Over the last year or so, Ariana Grande has laid it all out there: PTSD brain scans, two heartfelt albums exploring how she’s “loved and lost”, plus documented breakdowns live on stage. It all comes after the former Nickelodeon star’s life changed forever on May 22nd 2017, when a suicide bomber caused twenty-three fatalities at her Dangerous Woman Tour concert in Manchester. Grande then tragically suffered the death of long-time boyfriend Mac Miller later in 2018, as well as a very public engagement split with then-fiance Pete Davidson (let’s forget about track 14 on sweetener, shall we…) soon after. It’s no surprise then that her latest single, “Boyfriend” kicks off with the lyric: “I’m a motherfuckin’ train wreck.”
The slightly crude honest opening lyric is yet another candid look into the inner workings of unquestionably the biggest pop star on planet Earth – and, if Grande gets her way with NASA, probably all the other planets out there as well. On track for another UK number one hit, ‘Boyfriend’ continues the mellow, syrupy R&B-pop sounds of previous bop ‘thank u, next’ and features duo Social House. As she did with her sweetener and thank u, next albums, “Boyfriend” hears Grande turn her personal pain into cathartic, catchy chart-toppers.
However, despite the heartbreaking start to the song, “Boyfriend” quickly becomes more upbeat, essentially dealing with the dreaded ‘situationship’, which is a very Millennial experience where you’ve not put a label on your connection with a partner – in Grande’s words: “you ain’t my boyfriend / and I ain’t your girlfriend / but you don’t want me to see nobody else / and I don’t want you to see nobody”. Grande has also explained on Twitter that “this song captures a common theme in the lives of so many people I know! People want to feel love but don’t want to define their relationship and have trouble fully committing or trusting or allowing themselves to fully love someone, even though they want to.”
well, i feel like this song captures a common theme in the lives of so many people i know ! people want to feel love but don’t want to define their relationship & have trouble fully committing or trusting or allowing themselves to fully love someone. even tho they want to. 🌫 https://t.co/28CfLoJseu
Thanks to its lyrics, “Boyfriend” is another perfect encapsulation by Grande of a quintessential Millennial experience, therefore cementing herself as their spokesperson. Time after time, Grande has proven to millions across the world that she just ‘gets it’ – we’ve all been there where we’ve really liked someone, but been really cautious about progressing with those feelings, haven’t we? Turning our everyday struggles into relatable chart-topping hits is a natural gift for Grande, which explains why “Boyfriend” has already racked up over twenty- five million streams on Spotify in just a few days.

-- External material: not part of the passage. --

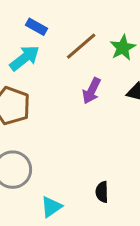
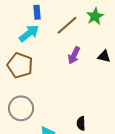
blue rectangle: (36, 27) -> (37, 12), turned 56
green star: (123, 48) -> (95, 16), moved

Grande’s debut performance of the song at Lollapolooza set tongues wagging, encouraging rumors that Grande may be dating Social House member Mikey Foster. Regardless of whether the tabloid fodder is true, their chemistry is undeniable in ‘boyfriend’s music video, where Grande and Foster each become overcome by rage when seeing the other person flirting with somebody else. One scene hilariously sees Grande re-enact the animal lunchroom scene from Mean Girls, reminding us of Grande’s stellar acting chops. With Grande later shooting out laser heart beams from her breasts, the music video is cute, campy fun.
The campiness is heightened and extended with Grande uniquely releasing the “Boyfriend” single in multiple physical formats with collectable trading cards, one of which is her treasured pooch Toulouse. The “Boyfriend” trading cards and music video are exactly the type of upbeat energy Grande is hopefully surrounding herself with, in order to help the pop star stop feeling like the “motherfuckin trainwreck” she refers to herself as at the start of the song.